The Biden campaign was so pleased with the comment they made a video about it. Ernst, as Biden put on Wednesday, was “screaming the quiet part into the bullhorn.” Republicans’ handling of the impeachment investigation and trial—their frequent insinuations of corrupt behavior and suggestions that he and his son should testify—and the “corruption” scandal that precipitated it, were about sabotaging Joe Biden, he said. And with just a few days left before a contest on which he’s placing an increasing amount of importance, Biden wants everyone in Iowa to know.

After months of treading delicately around the issue, the former vice president weighed in very deliberately in a series of stops in the western part of the state this week, spending more time talking about the impeachment trial (and his role in it) than about any of the policy fights that have dominated the campaign until now. Biden’s ads talk about how well he performs against Trump in head-to-head polls, but the impeachment drama illustrates his point far better than they any Quinnipiac survey.

He got to impeachment about midway through his remarks at each stop, after (as is his wont) an extended riff on “character.” And then he turned to Ernst.

“By the way, did anyone see what Joni Ernst said the other day?”

The crowd began to boo.

“Whoooooa!” he said, dropping his voice for comic effect. “Joni, Joni, Joni! She spilled the beans! You know, she’s just come out and said it! The whole impeachment trial for Trump is just about a political hit job to smear me, from the standpoint of Joni and all of her friends. It’s how scared Trump is of running against me.”

Biden looked down at his notes and began to annotate Ernst’s comments for the benefit of the audience. “Now look, here’s what she said: ‘The Iowa caucuses are next Monday, I’m really interested to see how this discussion’—meaning the discussion about me on the floor of the Senate with Republican defense attorneys for the president—’how this discussion today’—two days ago—’this discussion today informs and influences Iowa caucus-goers. Will they be supporting Vice President Biden at this point?”

Someone in the crowd shouted back. “Yes!”

“I tell ya what!,” he said. “That’s just flat-out acknowledging, we’ve been doing everything we can do to keep Biden from becoming the nominee. And guess what? We tried it in Iraq and it’s not working—excuse me, in Iran—we tried it in Ukraine, almost got us into a war in Iran, and people got hurt in Iraq.
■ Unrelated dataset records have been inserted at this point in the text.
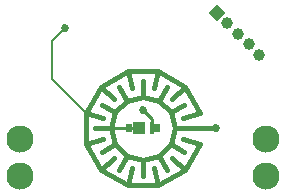
<source format=gtl>
G04 Layer_Physical_Order=1*
G04 Layer_Color=255*
%FSLAX25Y25*%
%MOIN*%
G70*
G01*
G75*
%ADD10R,0.01575X0.07874*%
%ADD11R,0.01575X0.01575*%
%ADD12R,0.02362X0.03150*%
%ADD13R,0.04016X0.04488*%
%ADD14R,0.02480X0.03150*%
%ADD15R,0.01181X0.04488*%
%ADD16C,0.01575*%
%ADD17C,0.00600*%
%ADD18C,0.01000*%
%ADD19C,0.09055*%
%ADD20C,0.03961*%
G04:AMPARAMS|DCode=21|XSize=39.59mil|YSize=39.61mil|CornerRadius=0mil|HoleSize=0mil|Usage=FLASHONLY|Rotation=315.000|XOffset=0mil|YOffset=0mil|HoleType=Round|Shape=Rectangle|*
%AMROTATEDRECTD21*
4,1,4,-0.02800,-0.00001,0.00001,0.02800,0.02800,0.00001,-0.00001,-0.02800,-0.02800,-0.00001,0.0*
%
%ADD21ROTATEDRECTD21*%

%ADD22C,0.02700*%
D10*
X-19098Y-157D02*
D03*
D11*
X19602Y-117D02*
D03*
D12*
X4748Y0D02*
D03*
D13*
X-1394D02*
D03*
D14*
X-4642D02*
D03*
D15*
X2976D02*
D03*
D16*
X9123Y-5432D02*
X10547Y-117D01*
X13837Y-14037D02*
X18932Y-5212D01*
X13227Y-3684D02*
X18932Y-5212D01*
X5232Y-9323D02*
X9123Y-5432D01*
X13726Y-8090D01*
X5012Y-19132D02*
X13837Y-14037D01*
X9661Y-9861D02*
X13837Y-14037D01*
X-83Y-10747D02*
X5232Y-9323D01*
X7890Y-13926D01*
X-5178Y-19132D02*
X5012D01*
X3484Y-13427D02*
X5012Y-19132D01*
X-5398Y-9323D02*
X-83Y-10747D01*
Y-16062D02*
Y-10747D01*
X-14002Y-14037D02*
X-5178Y-19132D01*
X-3649Y-13427D01*
X-9288Y-5432D02*
X-5398Y-9323D01*
X-8055Y-13926D02*
X-5398Y-9323D01*
X-19097Y-5212D02*
X-14002Y-14037D01*
X-9826Y-9861D01*
X-10713Y-117D02*
X-9288Y-5432D01*
X-13891Y-8090D02*
X-9288Y-5432D01*
X-19097Y-5212D02*
Y4978D01*
Y-5212D02*
X-13393Y-3684D01*
X-10713Y-117D02*
X-9288Y5198D01*
X-16028Y-117D02*
X-10713D01*
X-19097Y4978D02*
X-14002Y13802D01*
X-19097Y4978D02*
X-13393Y3449D01*
X-9288Y5198D02*
X-5398Y9088D01*
X-13891Y7855D02*
X-9288Y5198D01*
X-14002Y13802D02*
X-5178Y18897D01*
X-14002Y13802D02*
X-9826Y9626D01*
X-5398Y9088D02*
X-83Y10513D01*
X-8055Y13691D02*
X-5398Y9088D01*
X-5178Y18897D02*
X5012D01*
X-5178D02*
X-3649Y13193D01*
X-83Y10513D02*
X5232Y9088D01*
X-83Y10513D02*
Y15828D01*
X5012Y18897D02*
X13837Y13802D01*
X3484Y13193D02*
X5012Y18897D01*
X5232Y9088D02*
X9123Y5198D01*
X5232Y9088D02*
X7890Y13691D01*
X13837Y13802D02*
X18932Y4978D01*
X9661Y9626D02*
X13837Y13802D01*
X9123Y5198D02*
X10547Y-117D01*
X9123Y5198D02*
X13726Y7855D01*
X13227Y3449D02*
X18932Y4978D01*
X10547Y-117D02*
X19406D01*
X19602D02*
X24383D01*
D17*
X-30500Y29000D02*
X-26000Y33500D01*
X-30500Y16381D02*
Y29000D01*
Y16381D02*
X-19097Y4978D01*
D18*
X-10713Y-117D02*
X-10596Y0D01*
X-4642D01*
X-1394D01*
X2976D02*
Y3024D01*
X0Y6000D02*
X2976Y3024D01*
D19*
X40945Y-15905D02*
D03*
Y-3701D02*
D03*
X-40945Y-15905D02*
D03*
Y-3701D02*
D03*
D20*
X35107Y27893D02*
D03*
X31571Y31429D02*
D03*
X38642Y24358D02*
D03*
X28036Y34964D02*
D03*
D21*
X24500Y38500D02*
D03*
D22*
X0Y6000D02*
D03*
X24383Y-117D02*
D03*
X-26000Y33500D02*
D03*
M02*

</source>
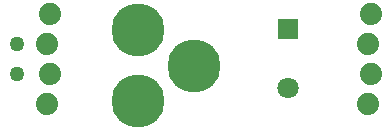
<source format=gbs>
G04 (created by PCBNEW (2013-07-07 BZR 4022)-stable) date 4/25/2015 1:18:05 AM*
%MOIN*%
G04 Gerber Fmt 3.4, Leading zero omitted, Abs format*
%FSLAX34Y34*%
G01*
G70*
G90*
G04 APERTURE LIST*
%ADD10C,0.00590551*%
%ADD11C,0.05*%
%ADD12C,0.177165*%
%ADD13R,0.0708661X0.0708661*%
%ADD14C,0.0708661*%
%ADD15C,0.074*%
G04 APERTURE END LIST*
G54D10*
G54D11*
X52850Y-15900D03*
X52850Y-16900D03*
G54D12*
X56900Y-15459D03*
X56900Y-17821D03*
X58750Y-16640D03*
G54D13*
X61900Y-15415D03*
G54D14*
X61900Y-17384D03*
G54D15*
X53850Y-15900D03*
X53950Y-16900D03*
X53850Y-17900D03*
X53950Y-14900D03*
X64550Y-15900D03*
X64650Y-16900D03*
X64550Y-17900D03*
X64650Y-14900D03*
M02*

</source>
Folks, I mean this is like something out of Alice in Wonderland!”

But folks, Biden was not done. Next he took aim at Florida Republican Sen. Rick Scott, who recently starting running ads in Iowa essentially making the same argument about Biden that led to Trump’s impeachment—alleging (with no apparent evidence) that Biden had strong-armed Ukraine to protect his son.

“Well, God love him, as my mother said,” Biden continued. “He’s so interested, a senator from Florida, as to whether or not I should win an Iowa caucus! Isn’t that fascinating? I guess if I had that much money, I’d spend it on anything I could. I don’t know! But, pretty amazing. All that seems to me is, think about it—from Florida, sitting in Washington, decides to start running negative ads, just a couple days before the Iowa caucus. Now, what do ya think on that?”

Biden events can be staid affairs. He has a tendency—and really, this shouldn’t be news to anyone—to ramble in a soft sort of monotone about minutiae that seems to lull the audience and maybe even him to sleep. But he is never more lively than when he is riffing about people he considers idiots. And in that sense, impeachment has given him the perfect punching bag, one that just so happens to be, in his view, validation of his entire theory of the race: Republicans fear Joe Biden. Don’t believe him? Just turn on the television.

Attendees I spoke to at Biden events were following impeachment closely, on TV or the radio or (in one case) in their dorm room via an Amazon Echo Dot, and angry with the way the process had unfolded. (Though a few thought Biden should have offered to testify.)

Wayne Head, whom I met before Biden’s speech in Council Bluffs, was so angry about something Sen. Ted Cruz (R-Texas) had said at the trial that he could remember the exact timestamp.

“At 10 minutes after 4 this afternoon, Ted Cruz sent one of those notes to the chief justice,” he told me. Cruz wanted to know two things, as Head recalled: Did Biden work with the whistleblower when he went to Ukraine in 2015? And did the whistleblower ever work with Hunter Biden?

“It was a loaded question,” Head complained. “It was meant to be hurtful. It was meant to throw out negative aspersions against Joe Biden on national television in the well of the Senate. It was despicable!”

Biden puts an upbeat spin on it, but it’s worth remembering that this is not how it’s supposed to work. George W. Bush did some ugly things to win reelection in 2004, but he did not attempt to get Ukraine to open up an investigation into John and Alexandra Kerry. (The fact that I had to Google who John Kerry’s children are sort of speaks to this.) Barack Obama didn’t wield the State Department against the Republican field in 2012. The closest parallel might be the Republican Congress’ endless dragging of Hillary Clinton over Benghazi, but Benghazi really did happen, and the disinformation and foreign interference that made 2016 infamous got going much later. This is the first caucus operating fully under the cloud of Trumpism, in which a sitting president can use his office to manipulate the political landscape however he sees fit. Trump has already poisoned the well.

Trying to game these things out from a caucus perspective can get your mind all twisted up. Maybe this really does mean Republicans fear Biden most. Maybe they want to suggest they fear Biden because the backlash will give him a boost and protect them from Sanders, the man they truly fear. Maybe Trump just didn’t think that hard about any of this before he went and committed crimes, because he has the attention span of a squirrel and no clear sense of boundaries. But whatever the case, Biden is 2020’s first target of election interference and maybe not the last. At least, he hopes, it just might help him win Iowa.